About Us

Meet the PI

Dr. Yingfei Wang obtained her Ph.D. degree in neuroscience at the University of Magdeburg in Germany and completed her postdoctoral training at the Johns Hopkins School of Medicine. In December 2014, Dr. Wang became an assistant professor in the Department of Pathology and Neurology at UT Southwestern.

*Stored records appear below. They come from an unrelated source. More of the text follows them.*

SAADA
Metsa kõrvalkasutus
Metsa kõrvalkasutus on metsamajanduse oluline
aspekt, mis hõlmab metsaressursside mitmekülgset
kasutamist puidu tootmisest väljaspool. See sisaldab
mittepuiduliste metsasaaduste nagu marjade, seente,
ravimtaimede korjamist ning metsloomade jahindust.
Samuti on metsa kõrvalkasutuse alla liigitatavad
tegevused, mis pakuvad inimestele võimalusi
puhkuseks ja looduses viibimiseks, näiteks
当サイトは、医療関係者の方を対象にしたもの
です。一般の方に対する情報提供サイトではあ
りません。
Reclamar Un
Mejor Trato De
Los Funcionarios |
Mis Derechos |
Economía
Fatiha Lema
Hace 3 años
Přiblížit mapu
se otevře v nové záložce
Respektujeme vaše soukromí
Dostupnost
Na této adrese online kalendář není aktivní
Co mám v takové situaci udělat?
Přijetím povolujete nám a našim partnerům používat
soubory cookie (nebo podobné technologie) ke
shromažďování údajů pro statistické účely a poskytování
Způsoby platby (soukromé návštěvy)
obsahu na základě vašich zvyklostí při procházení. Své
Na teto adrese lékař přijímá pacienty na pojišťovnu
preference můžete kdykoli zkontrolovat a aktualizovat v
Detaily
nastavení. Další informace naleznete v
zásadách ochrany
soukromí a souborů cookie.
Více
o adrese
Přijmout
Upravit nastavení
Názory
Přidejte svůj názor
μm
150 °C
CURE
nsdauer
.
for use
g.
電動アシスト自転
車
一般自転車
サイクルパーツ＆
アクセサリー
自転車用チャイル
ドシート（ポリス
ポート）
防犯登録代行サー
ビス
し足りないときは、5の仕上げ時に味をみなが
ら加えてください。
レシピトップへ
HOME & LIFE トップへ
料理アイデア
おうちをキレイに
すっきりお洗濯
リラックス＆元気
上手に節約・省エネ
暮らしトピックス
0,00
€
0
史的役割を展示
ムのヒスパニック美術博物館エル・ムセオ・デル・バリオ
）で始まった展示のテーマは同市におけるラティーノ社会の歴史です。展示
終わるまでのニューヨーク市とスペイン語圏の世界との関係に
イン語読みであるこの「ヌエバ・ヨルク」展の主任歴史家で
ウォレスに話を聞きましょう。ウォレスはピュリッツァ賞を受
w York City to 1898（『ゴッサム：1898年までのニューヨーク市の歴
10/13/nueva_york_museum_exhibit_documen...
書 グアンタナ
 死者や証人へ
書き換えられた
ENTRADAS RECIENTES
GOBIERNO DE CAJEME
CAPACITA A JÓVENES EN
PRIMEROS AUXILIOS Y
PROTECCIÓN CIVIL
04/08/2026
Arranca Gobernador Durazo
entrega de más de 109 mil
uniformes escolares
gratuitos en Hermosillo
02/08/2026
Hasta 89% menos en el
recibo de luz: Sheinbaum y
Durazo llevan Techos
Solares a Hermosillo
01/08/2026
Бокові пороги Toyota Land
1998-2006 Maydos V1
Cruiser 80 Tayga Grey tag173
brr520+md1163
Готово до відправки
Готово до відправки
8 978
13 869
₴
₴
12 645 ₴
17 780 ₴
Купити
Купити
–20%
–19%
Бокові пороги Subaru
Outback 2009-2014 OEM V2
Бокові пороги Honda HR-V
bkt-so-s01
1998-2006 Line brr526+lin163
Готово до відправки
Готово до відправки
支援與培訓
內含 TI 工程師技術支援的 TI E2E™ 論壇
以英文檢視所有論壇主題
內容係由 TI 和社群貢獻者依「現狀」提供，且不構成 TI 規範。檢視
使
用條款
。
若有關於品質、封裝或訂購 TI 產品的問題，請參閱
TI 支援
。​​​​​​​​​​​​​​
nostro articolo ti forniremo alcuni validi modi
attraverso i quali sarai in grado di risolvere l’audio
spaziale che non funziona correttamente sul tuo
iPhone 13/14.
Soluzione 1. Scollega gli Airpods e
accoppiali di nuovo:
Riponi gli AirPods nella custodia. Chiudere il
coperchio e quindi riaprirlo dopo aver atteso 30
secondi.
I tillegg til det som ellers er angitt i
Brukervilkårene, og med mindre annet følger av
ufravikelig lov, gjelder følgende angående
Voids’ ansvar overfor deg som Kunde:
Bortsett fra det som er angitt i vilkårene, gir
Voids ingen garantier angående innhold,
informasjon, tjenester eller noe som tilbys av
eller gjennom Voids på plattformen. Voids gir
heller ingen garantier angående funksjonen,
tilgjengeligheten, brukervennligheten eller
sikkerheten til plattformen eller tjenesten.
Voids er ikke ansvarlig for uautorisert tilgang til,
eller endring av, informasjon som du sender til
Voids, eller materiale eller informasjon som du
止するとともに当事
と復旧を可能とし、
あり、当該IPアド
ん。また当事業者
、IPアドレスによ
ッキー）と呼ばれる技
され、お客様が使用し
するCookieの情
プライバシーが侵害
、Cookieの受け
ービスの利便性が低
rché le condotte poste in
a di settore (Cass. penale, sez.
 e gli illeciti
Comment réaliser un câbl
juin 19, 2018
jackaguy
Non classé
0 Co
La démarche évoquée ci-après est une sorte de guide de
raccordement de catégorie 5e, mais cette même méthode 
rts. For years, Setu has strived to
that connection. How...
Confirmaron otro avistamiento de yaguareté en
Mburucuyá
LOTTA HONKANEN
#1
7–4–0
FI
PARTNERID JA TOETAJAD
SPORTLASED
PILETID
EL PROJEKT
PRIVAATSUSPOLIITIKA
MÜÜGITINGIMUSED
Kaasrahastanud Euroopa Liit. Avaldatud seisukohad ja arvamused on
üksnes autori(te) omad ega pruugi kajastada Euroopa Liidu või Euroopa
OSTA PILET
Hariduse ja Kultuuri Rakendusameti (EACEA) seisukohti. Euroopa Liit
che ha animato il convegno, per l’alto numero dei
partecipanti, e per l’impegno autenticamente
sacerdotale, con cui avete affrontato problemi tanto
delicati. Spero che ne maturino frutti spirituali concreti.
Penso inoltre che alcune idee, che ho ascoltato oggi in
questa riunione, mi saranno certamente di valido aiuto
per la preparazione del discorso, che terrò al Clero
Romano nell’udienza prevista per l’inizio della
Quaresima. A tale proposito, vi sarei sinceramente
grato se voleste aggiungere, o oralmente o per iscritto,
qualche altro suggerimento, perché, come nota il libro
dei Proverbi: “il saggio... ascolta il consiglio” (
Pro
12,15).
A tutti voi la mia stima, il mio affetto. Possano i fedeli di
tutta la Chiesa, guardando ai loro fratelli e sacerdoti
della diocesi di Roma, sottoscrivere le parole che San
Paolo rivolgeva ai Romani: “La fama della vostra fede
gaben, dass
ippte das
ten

Dr. Wang studies the molecular, cellular and metabolic mechanisms of a new type of cell death named PARthanatos (PARP-1-dependent cell death) using in vitro and in vivo models of neurological diseases and cancers. Poly(ADP-ribose) polymerase 1 (PARP-1) is a nuclear enzyme in response to DNA damage/oxidative stress and plays an important role in cell death through a caspase-independent manner in neurodegeneration, ischemia-reperfusion injury, glutamate excitotoxicity and various inflammatory responses, as well as other non-neurological diseases like alkylating agent-induced cancer cell death. PARP-1 is a central player of PARthanatos and apoptosis-inducing factor (AIF) is the key mediator of PARthantos. We recently identified macrophage migration inhibitory factor (MIF) as a novel PARP-1 activity associated nuclease (PAAN) (Wang Y et al., Nature Communications, 2021) and the executor of PARthanatic cell death (Wang Y., et al. Science, 2016). We also identified a novel AIF3 splicing isoform, which is induced under pathological conditions and triggers mitochondrial dysfunction and neurodegeneration (Liu S., et al. Molecular Neurodegeneration, 2021). Our studies have made significant contributions in understanding PARthanatos in ischemic brain injury and neurodegenerative diseases. Currently, our lab is using a combination of tools, including epigenetics, bioinformatics, proteomics and mouse genetics, to understand the cell signaling and regulation of PARP-1 dependent DNA damage and cell death in neurological diseases as well as human cancers. Our research topics include 1) AIF3-mediated mitochondrial dysfunction and neurodegeneration; 2) PARP1-3 biological functions in brain and their role in PARthanatos under ischemia/hypoxia; 3) HIF biological functions in regulating PARthanatos in brain and cancers; 4) PARP/AIF-mediated metabolic dysregulation in PARthanatos cell death; 5) DNA damage- and oxidative stress-induced PARthanatic cell death in neurons and cancer cells. Our overall goals are to identify novel therapeutic targets and translate the knowledge to prevent/delay neuron loss but enhance cancer cell death.